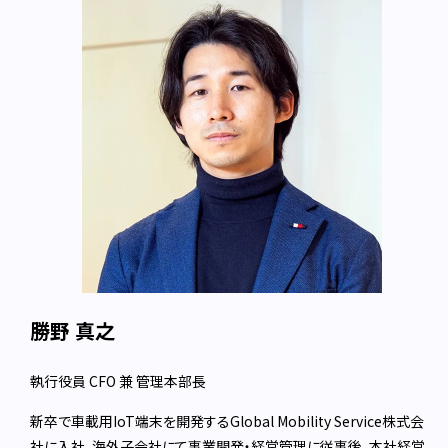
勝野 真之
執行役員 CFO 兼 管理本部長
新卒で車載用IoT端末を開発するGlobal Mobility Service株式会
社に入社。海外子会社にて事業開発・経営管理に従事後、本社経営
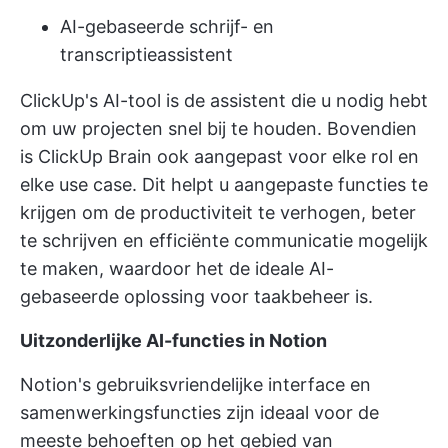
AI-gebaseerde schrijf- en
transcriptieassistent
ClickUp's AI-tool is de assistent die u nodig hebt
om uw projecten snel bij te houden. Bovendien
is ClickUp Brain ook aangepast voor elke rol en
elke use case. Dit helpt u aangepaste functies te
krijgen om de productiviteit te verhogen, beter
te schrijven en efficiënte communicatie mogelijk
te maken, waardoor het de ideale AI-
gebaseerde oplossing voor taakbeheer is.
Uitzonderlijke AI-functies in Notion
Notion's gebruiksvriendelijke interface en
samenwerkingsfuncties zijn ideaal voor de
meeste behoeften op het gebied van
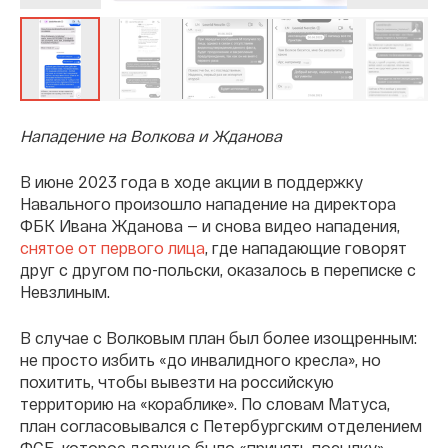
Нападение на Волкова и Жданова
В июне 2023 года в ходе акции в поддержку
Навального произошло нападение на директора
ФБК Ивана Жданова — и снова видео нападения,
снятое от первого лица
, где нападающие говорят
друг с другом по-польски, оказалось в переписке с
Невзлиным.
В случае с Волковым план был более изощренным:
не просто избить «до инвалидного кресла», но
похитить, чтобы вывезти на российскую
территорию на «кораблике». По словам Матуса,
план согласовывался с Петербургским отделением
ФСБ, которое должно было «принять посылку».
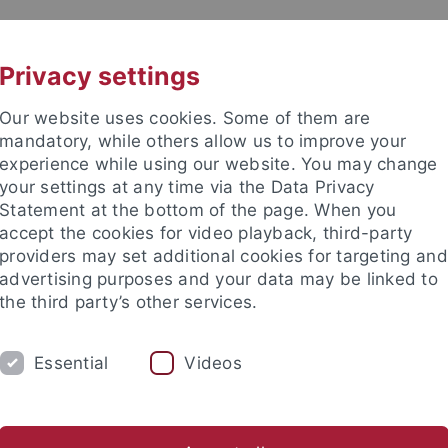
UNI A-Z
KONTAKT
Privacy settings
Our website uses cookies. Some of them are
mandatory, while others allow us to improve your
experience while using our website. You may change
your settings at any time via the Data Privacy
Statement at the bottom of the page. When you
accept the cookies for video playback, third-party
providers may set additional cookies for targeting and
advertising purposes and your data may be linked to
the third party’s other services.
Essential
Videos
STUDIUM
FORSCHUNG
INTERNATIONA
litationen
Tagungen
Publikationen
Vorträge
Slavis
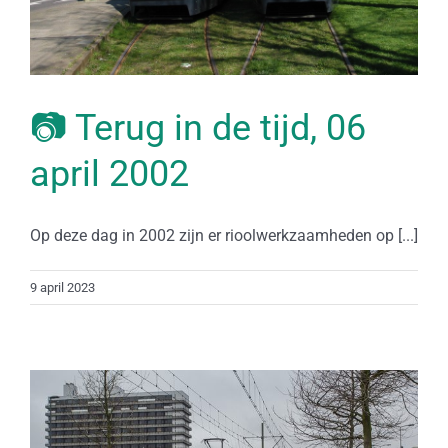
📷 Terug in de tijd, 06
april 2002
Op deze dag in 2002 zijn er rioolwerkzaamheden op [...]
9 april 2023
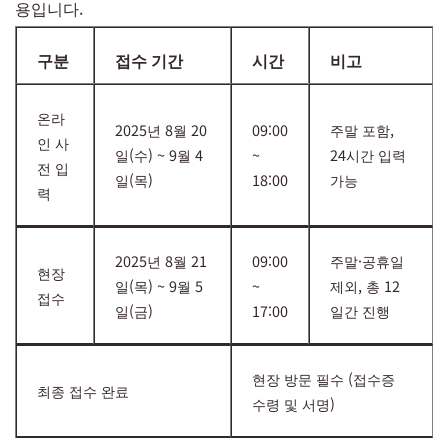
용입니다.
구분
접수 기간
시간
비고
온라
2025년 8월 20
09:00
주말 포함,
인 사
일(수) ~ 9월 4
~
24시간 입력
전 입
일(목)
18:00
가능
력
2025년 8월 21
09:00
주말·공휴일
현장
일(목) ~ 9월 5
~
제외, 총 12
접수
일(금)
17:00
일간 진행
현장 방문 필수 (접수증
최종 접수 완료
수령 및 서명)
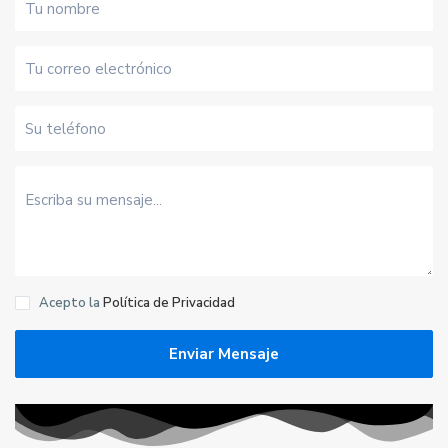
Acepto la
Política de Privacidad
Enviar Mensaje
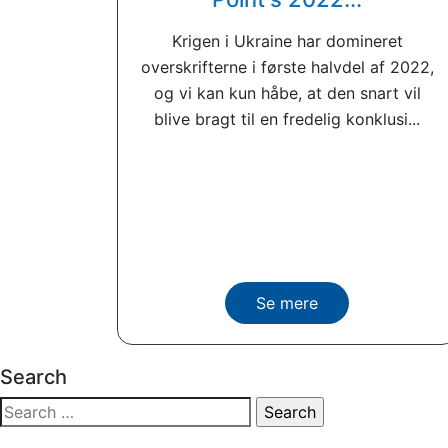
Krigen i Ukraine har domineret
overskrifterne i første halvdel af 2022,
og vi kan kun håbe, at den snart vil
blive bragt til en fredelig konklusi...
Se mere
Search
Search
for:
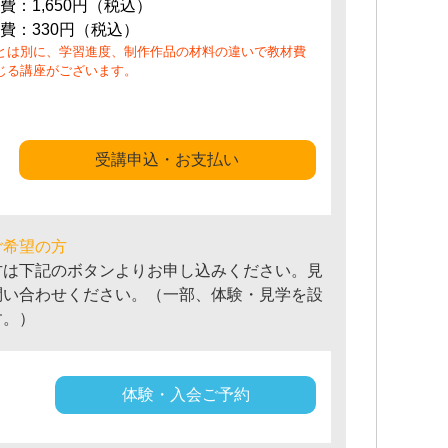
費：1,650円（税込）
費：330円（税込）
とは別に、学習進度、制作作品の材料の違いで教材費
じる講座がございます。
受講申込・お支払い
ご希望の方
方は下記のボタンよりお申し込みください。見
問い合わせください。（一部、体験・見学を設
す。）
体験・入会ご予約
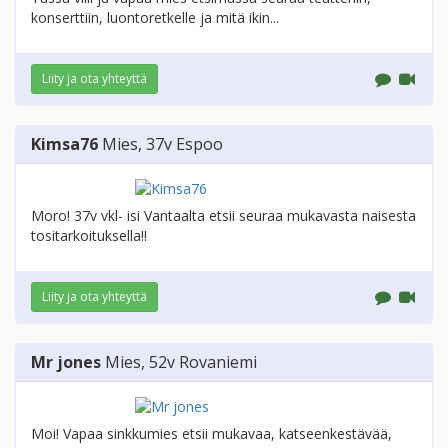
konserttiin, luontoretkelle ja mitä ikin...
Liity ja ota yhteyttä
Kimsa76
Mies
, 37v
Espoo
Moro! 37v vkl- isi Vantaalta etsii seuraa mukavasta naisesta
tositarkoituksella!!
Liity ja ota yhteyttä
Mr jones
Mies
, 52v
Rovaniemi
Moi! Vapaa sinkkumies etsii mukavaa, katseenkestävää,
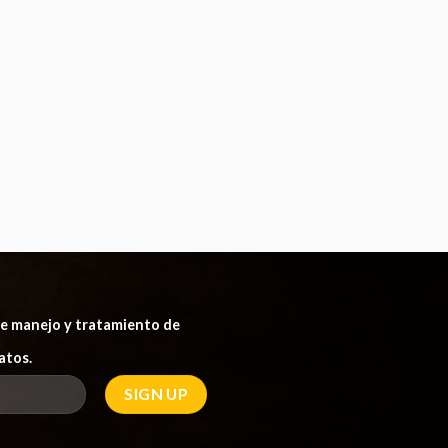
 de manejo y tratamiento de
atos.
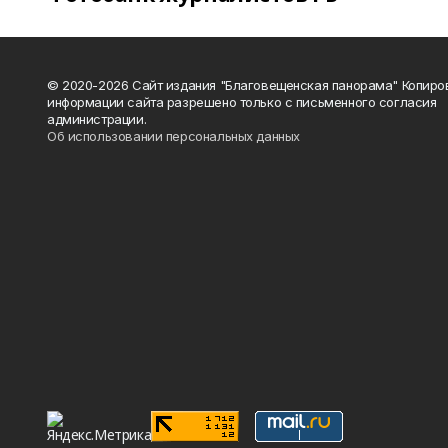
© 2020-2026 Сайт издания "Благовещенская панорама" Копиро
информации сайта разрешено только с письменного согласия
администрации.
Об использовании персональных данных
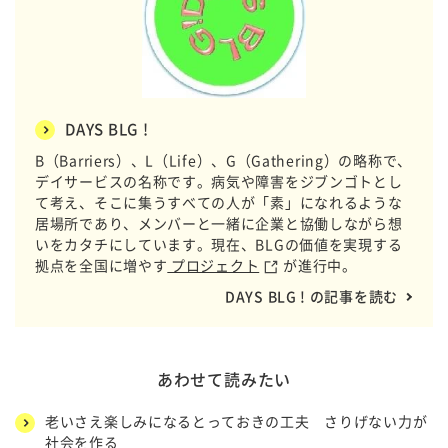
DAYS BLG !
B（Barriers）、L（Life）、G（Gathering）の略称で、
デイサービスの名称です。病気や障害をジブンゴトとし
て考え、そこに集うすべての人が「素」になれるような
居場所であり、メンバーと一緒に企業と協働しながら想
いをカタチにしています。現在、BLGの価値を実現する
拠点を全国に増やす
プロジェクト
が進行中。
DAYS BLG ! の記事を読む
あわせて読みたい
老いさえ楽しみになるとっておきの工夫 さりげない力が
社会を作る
...
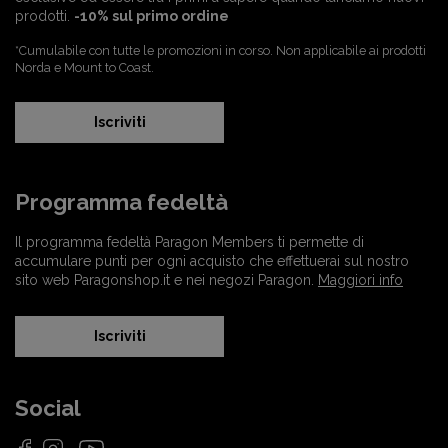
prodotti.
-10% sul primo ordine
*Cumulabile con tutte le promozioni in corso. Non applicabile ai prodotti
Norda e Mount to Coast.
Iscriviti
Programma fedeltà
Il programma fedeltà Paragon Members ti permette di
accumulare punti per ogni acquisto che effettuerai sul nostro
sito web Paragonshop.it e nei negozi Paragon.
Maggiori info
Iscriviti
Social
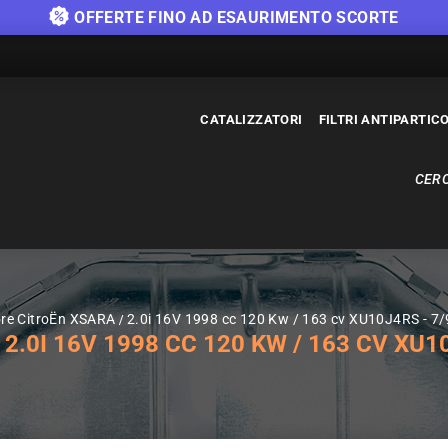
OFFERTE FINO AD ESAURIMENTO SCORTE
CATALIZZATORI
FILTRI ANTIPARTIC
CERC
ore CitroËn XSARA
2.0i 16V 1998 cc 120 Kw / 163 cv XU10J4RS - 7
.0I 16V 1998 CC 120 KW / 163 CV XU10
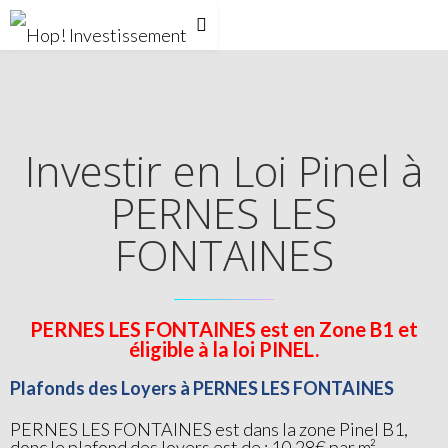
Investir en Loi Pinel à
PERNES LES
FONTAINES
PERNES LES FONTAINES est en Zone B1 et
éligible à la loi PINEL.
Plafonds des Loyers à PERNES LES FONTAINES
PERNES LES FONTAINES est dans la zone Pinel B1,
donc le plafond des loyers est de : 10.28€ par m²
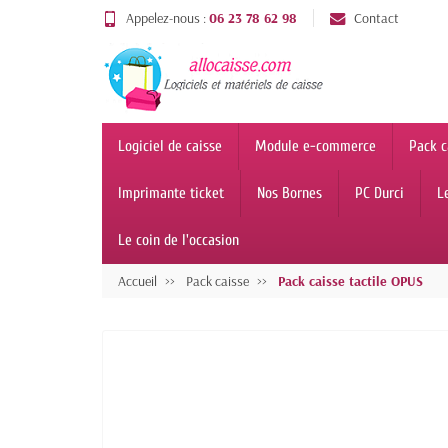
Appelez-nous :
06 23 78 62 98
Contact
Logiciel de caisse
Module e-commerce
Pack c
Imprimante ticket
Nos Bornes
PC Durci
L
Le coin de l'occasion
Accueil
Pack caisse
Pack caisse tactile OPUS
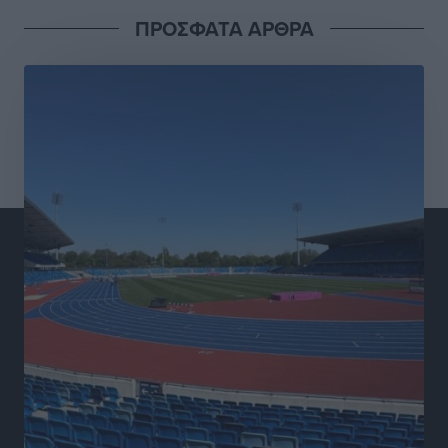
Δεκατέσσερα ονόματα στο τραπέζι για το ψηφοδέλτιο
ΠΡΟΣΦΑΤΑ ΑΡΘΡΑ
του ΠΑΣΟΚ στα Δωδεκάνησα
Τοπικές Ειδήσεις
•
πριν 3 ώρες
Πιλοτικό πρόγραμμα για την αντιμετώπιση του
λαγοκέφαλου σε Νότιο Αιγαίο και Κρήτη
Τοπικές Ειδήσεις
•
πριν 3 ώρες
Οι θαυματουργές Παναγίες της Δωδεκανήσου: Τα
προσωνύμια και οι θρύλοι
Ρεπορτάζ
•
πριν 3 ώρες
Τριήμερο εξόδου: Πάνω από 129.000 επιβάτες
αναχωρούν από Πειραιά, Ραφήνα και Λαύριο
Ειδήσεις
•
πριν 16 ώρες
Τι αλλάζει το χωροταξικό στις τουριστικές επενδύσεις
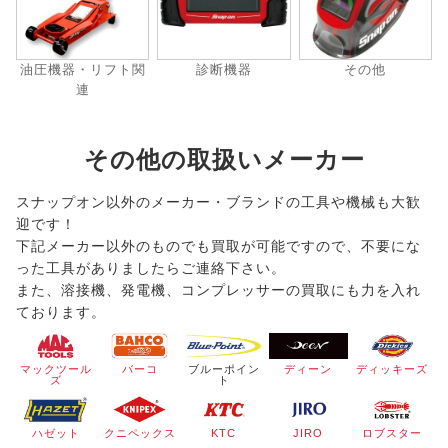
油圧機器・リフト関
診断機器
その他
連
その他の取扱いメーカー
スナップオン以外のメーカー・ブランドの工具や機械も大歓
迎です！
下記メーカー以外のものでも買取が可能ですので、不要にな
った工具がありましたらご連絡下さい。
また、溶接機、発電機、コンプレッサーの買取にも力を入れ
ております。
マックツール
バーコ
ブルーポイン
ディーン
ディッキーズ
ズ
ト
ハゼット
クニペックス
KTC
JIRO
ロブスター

- _Written task_:
Of all the material above, only the lines from the one that has "ФСБ, которое должно" down to the one that has "9 april 2023" are to be written out, exactly and with both ends included. Pictures are skipped.

- _Task solution_:
ФСБ, которое должно было «принять посылку».
UNI A-Z
KONTAKT
Privacy settings
Our website uses cookies. Some of them are
mandatory, while others allow us to improve your
experience while using our website. You may change
your settings at any time via the Data Privacy
Statement at the bottom of the page. When you
accept the cookies for video playback, third-party
providers may set additional cookies for targeting and
advertising purposes and your data may be linked to
the third party’s other services.
Essential
Videos
STUDIUM
FORSCHUNG
INTERNATIONA
litationen
Tagungen
Publikationen
Vorträge
Slavis
📷 Terug in de tijd, 06
april 2002
Op deze dag in 2002 zijn er rioolwerkzaamheden op [...]
9 april 2023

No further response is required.